Stop the running Java instance:

/usr/local/frc/bin/frcKillRobot.sh

After a few seconds you should see that a new one is automatically started, this time using the additional JMX settings:

ps | grep java

Back on the laptop, start visualvm and connect to the program running on the robot.

  • File, Add JMX Connection
  • ‘Connection:’ 172.22.11.2:1099 (respectively 10.TE.AM.2:1099)
  • Check ‘Do not require SSL connection’
  • A new entry with a ‘pid’ should appear under the ‘Remote’ list. Double-click, then check ‘Monitor’, ‘Sample… CPU’ etc.

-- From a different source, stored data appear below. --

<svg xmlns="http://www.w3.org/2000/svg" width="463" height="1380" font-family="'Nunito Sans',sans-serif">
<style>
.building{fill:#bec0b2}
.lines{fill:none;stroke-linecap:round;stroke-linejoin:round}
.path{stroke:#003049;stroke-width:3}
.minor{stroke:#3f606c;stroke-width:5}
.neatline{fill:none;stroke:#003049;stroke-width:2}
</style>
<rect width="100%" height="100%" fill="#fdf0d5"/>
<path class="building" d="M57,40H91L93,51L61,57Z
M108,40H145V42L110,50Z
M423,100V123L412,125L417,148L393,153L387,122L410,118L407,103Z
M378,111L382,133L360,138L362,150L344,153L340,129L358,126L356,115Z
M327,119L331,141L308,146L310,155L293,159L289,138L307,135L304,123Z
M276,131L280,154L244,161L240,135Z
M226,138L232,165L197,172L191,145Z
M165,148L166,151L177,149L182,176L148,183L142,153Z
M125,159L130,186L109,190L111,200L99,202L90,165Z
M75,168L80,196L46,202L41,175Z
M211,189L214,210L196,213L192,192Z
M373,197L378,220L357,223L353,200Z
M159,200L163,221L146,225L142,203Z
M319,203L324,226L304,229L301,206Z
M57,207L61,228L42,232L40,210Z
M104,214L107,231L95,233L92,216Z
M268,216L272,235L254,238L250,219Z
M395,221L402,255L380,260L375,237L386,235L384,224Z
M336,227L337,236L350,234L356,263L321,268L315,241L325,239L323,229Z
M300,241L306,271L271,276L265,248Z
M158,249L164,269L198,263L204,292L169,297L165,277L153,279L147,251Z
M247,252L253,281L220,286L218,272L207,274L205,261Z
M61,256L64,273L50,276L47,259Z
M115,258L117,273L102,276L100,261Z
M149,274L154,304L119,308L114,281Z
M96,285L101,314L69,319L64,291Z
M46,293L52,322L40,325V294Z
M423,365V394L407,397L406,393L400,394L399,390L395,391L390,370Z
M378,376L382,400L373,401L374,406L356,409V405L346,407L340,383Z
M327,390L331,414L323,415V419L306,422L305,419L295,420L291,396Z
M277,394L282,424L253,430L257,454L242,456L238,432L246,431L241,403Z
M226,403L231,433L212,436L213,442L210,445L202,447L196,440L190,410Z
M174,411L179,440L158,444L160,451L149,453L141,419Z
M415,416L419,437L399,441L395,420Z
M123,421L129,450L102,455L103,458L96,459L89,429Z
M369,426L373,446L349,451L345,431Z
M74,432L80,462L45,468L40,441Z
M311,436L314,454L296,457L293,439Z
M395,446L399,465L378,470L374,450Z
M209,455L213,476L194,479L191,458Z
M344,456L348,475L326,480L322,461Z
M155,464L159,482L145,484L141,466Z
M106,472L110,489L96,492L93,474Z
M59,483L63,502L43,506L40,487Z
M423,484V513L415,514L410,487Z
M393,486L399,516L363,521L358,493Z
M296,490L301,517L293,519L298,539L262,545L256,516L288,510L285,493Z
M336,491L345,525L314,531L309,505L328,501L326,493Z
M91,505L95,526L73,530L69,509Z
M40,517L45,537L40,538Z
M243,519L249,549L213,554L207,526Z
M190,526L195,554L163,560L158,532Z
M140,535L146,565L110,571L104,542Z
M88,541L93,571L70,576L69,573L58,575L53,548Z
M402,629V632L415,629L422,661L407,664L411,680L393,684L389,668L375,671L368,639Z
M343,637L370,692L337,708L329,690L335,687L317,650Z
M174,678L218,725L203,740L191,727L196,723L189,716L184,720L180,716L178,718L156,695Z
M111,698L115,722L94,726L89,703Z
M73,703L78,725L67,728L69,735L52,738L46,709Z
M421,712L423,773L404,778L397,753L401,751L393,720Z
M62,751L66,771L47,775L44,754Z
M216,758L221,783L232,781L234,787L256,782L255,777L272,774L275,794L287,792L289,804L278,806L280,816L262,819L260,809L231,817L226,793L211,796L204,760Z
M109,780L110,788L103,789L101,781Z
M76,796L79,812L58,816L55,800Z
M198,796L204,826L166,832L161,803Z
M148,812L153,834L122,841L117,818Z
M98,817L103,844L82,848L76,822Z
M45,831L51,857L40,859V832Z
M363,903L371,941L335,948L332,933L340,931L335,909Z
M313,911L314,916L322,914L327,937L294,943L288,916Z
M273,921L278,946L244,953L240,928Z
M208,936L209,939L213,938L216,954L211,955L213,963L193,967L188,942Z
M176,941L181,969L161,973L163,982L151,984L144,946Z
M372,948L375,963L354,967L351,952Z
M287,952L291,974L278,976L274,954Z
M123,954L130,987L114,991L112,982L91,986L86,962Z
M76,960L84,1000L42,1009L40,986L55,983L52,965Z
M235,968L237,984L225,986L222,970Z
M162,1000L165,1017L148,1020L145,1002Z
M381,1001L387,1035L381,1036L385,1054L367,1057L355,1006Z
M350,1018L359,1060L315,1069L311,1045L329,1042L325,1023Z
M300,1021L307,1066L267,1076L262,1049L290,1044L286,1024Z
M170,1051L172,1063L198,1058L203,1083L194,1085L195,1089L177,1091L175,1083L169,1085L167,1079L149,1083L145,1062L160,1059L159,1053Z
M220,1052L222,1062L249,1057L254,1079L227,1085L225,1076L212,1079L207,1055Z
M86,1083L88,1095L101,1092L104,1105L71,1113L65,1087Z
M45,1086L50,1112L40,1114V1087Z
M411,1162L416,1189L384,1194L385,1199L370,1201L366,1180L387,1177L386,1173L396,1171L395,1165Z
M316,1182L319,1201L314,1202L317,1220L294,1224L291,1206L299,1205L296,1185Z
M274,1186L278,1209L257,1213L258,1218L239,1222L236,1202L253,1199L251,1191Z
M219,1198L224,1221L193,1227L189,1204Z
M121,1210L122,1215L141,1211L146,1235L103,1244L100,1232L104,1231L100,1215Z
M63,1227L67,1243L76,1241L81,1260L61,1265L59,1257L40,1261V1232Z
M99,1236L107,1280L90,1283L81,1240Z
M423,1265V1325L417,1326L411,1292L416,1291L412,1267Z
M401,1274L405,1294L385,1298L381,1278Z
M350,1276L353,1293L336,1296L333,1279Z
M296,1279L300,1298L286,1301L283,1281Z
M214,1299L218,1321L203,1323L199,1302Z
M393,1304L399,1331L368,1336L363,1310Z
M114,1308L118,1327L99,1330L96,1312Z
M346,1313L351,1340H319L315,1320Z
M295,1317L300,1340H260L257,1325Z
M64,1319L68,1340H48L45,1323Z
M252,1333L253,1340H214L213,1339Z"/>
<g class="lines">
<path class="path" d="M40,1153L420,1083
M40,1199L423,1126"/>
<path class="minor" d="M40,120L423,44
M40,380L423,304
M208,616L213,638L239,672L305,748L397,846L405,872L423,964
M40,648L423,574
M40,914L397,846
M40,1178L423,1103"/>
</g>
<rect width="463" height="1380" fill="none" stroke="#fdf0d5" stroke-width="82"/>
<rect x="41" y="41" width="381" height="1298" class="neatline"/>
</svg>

As mentioned in the discussion above, it should be possible to add those -Dcom.sun.m... settings to the build.gradle file, and then you simply deploy your code as usual, no need to ssh into the robot and edit files over there after each deployment.


#17

Just tried the build.gradle route. Adding this worked for me:

 artifacts {
        frcJavaArtifact('frcJava') {
            targets << "roborio"
            // Debug can be overridden by command line, for use with VSCode
            debug = frc.getDebugOrDefault(false)
            // ADDED SECTION TO ENABLE visualvm
            jvmArgs = [ "-Dcom.sun.management.jmxremote=true",
                        "-Dcom.sun.management.jmxremote.port=1099",
                        "-Dcom.sun.management.jmxremote.local.only=false",
                        "-Dcom.sun.management.jmxremote.ssl=false",
                        "-Dcom.sun.management.jmxremote.authenticate=false",
                        "-Djava.rmi.server.hostname=172.22.11.2"
                     ]
             // END OF ADDED SECTION
        }

Now simply ‘deploy’, then on the laptop start visualvm, File, Add JMX Connection, ‘Connection:’ 172.22.11.2:1099, …


#18

Ideally, since gradle is uploading to the roborio and thus knows its IP adddess, it should be able to automagically place that IP address in the "-Djava.rmi.server.hostname=<The IP Address>", but no idea how to do that.


#19


this is our cpu usage. not sure what waitfornotifieralarm is but it seems to be using up the entire cpu.


#20

I would call that a false positive. That function is waiting for the next time step in TimedRobot. So it would make sense that most of the time is being spent there (e.g. if your code spends 10 ms doing something, and the loop time is 50 ms, it will spend 40 ms in that function).